> _Data records_:
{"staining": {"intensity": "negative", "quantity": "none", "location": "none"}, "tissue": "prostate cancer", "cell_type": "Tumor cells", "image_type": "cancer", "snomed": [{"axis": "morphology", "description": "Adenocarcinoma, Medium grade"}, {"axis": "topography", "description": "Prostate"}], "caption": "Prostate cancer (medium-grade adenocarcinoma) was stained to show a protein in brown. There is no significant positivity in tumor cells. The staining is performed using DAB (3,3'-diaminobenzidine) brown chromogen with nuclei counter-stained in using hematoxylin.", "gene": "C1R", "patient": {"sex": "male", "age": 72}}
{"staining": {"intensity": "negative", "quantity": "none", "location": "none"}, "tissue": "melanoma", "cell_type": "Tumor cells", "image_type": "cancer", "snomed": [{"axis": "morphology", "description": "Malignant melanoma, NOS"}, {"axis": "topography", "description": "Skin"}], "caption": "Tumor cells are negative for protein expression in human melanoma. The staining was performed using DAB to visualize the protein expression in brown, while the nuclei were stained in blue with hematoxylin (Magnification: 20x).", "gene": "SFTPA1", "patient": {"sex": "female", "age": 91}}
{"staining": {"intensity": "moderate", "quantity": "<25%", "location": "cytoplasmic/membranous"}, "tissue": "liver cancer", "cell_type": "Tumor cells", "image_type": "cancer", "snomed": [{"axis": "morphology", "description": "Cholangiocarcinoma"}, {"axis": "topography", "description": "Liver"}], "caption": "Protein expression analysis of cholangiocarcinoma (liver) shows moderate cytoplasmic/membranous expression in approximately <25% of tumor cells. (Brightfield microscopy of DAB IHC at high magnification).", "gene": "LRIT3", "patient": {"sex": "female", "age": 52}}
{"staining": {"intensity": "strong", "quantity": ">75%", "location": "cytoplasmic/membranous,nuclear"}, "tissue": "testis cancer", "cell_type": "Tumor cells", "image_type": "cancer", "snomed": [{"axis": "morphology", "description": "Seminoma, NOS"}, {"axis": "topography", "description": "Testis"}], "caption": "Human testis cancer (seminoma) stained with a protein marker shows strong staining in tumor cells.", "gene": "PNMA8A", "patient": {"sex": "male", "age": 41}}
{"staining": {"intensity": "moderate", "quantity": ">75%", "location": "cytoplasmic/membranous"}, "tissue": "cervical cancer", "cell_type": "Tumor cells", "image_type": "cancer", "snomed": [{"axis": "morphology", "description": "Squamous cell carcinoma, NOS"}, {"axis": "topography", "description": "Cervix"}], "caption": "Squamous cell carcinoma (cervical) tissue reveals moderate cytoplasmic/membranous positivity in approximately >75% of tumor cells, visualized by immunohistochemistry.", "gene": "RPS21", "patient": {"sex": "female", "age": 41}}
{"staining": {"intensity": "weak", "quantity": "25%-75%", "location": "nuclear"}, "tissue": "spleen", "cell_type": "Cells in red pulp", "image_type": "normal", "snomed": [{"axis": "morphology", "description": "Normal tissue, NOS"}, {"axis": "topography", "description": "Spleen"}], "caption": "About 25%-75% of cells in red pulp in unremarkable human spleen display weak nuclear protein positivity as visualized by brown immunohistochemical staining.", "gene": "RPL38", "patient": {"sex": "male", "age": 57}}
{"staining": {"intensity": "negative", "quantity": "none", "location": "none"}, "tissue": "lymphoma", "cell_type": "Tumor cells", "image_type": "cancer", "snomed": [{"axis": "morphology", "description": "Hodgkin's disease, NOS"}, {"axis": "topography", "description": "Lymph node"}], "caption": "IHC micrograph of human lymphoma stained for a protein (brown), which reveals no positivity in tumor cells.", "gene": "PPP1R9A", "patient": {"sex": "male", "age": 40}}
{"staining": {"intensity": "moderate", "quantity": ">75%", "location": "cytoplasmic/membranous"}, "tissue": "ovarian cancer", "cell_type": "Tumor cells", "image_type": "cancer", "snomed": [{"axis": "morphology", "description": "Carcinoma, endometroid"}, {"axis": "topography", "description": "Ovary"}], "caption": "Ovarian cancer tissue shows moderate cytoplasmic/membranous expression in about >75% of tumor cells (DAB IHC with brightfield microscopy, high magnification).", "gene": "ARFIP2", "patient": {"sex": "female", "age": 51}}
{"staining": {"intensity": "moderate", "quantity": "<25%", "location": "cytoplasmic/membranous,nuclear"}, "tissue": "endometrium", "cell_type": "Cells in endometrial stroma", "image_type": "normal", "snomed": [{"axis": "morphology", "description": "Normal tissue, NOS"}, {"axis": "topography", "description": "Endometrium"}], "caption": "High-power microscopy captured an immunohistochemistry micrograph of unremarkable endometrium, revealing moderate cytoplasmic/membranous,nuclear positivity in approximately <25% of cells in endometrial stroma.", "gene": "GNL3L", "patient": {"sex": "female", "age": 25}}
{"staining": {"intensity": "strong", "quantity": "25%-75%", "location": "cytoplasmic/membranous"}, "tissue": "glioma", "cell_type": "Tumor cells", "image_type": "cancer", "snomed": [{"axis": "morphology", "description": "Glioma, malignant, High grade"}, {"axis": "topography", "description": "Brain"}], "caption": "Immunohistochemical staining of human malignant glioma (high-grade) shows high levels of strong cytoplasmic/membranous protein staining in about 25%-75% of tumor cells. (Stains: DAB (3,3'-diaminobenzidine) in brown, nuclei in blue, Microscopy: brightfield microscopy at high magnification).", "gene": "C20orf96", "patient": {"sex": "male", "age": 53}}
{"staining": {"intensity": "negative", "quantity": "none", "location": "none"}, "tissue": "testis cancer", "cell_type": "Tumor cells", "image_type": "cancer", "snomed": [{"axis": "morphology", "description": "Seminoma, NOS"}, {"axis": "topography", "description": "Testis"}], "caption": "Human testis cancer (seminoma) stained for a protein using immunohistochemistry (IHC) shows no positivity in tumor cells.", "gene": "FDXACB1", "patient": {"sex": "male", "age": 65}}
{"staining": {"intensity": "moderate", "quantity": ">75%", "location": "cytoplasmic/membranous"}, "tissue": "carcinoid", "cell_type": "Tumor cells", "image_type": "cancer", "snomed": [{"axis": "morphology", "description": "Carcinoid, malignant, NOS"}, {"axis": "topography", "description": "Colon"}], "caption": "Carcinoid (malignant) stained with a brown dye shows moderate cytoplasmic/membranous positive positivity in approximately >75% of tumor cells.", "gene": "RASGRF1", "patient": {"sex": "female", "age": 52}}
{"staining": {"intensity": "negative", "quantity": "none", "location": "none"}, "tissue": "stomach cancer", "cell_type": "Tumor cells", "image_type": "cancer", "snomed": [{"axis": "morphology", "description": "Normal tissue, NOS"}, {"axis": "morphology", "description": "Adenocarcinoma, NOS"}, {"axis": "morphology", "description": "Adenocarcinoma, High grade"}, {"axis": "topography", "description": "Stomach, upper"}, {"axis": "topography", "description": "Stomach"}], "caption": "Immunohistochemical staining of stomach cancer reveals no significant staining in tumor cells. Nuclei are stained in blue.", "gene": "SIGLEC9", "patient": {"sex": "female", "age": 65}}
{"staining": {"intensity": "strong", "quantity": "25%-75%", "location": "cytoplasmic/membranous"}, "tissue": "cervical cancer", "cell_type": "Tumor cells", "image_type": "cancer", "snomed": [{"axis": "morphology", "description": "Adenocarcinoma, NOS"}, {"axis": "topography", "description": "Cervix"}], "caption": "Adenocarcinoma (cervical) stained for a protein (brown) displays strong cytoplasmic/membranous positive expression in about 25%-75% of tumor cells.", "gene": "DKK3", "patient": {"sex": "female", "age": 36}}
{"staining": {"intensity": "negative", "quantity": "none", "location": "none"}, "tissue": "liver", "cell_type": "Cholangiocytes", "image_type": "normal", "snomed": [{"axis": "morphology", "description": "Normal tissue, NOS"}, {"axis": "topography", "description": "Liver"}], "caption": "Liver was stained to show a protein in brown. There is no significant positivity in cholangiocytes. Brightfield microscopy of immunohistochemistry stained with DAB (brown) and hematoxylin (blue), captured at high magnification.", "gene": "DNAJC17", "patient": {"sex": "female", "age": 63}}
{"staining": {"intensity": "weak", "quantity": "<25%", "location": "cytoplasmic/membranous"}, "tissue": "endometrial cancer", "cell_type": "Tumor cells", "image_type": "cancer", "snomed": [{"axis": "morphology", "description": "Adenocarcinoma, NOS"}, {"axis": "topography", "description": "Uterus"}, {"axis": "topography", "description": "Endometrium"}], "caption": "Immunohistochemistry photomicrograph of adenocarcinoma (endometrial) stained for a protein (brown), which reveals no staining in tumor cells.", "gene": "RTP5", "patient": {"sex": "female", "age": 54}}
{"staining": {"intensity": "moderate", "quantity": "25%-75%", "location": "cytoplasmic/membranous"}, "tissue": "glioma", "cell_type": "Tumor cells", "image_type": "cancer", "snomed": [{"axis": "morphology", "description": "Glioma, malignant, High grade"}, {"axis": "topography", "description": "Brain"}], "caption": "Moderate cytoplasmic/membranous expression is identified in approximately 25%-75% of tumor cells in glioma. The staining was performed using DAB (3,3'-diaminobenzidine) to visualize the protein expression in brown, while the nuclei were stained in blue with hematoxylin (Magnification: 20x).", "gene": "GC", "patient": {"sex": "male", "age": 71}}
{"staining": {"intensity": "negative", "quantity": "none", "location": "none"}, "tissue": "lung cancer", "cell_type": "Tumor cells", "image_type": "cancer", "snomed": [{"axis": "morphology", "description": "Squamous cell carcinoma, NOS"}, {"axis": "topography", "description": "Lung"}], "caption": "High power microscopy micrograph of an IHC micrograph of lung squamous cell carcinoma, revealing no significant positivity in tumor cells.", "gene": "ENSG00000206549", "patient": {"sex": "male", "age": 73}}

> _Your goal_: Return only the stretch of the material above from the line holding "(seminoma) stained for" through the line holding "staining of stomach", copied exactly.

> _Expected answer_:
{"staining": {"intensity": "negative", "quantity": "none", "location": "none"}, "tissue": "testis cancer", "cell_type": "Tumor cells", "image_type": "cancer", "snomed": [{"axis": "morphology", "description": "Seminoma, NOS"}, {"axis": "topography", "description": "Testis"}], "caption": "Human testis cancer (seminoma) stained for a protein using immunohistochemistry (IHC) shows no positivity in tumor cells.", "gene": "FDXACB1", "patient": {"sex": "male", "age": 65}}
{"staining": {"intensity": "moderate", "quantity": ">75%", "location": "cytoplasmic/membranous"}, "tissue": "carcinoid", "cell_type": "Tumor cells", "image_type": "cancer", "snomed": [{"axis": "morphology", "description": "Carcinoid, malignant, NOS"}, {"axis": "topography", "description": "Colon"}], "caption": "Carcinoid (malignant) stained with a brown dye shows moderate cytoplasmic/membranous positive positivity in approximately >75% of tumor cells.", "gene": "RASGRF1", "patient": {"sex": "female", "age": 52}}
{"staining": {"intensity": "negative", "quantity": "none", "location": "none"}, "tissue": "stomach cancer", "cell_type": "Tumor cells", "image_type": "cancer", "snomed": [{"axis": "morphology", "description": "Normal tissue, NOS"}, {"axis": "morphology", "description": "Adenocarcinoma, NOS"}, {"axis": "morphology", "description": "Adenocarcinoma, High grade"}, {"axis": "topography", "description": "Stomach, upper"}, {"axis": "topography", "description": "Stomach"}], "caption": "Immunohistochemical staining of stomach cancer reveals no significant staining in tumor cells. Nuclei are stained in blue.", "gene": "SIGLEC9", "patient": {"sex": "female", "age": 65}}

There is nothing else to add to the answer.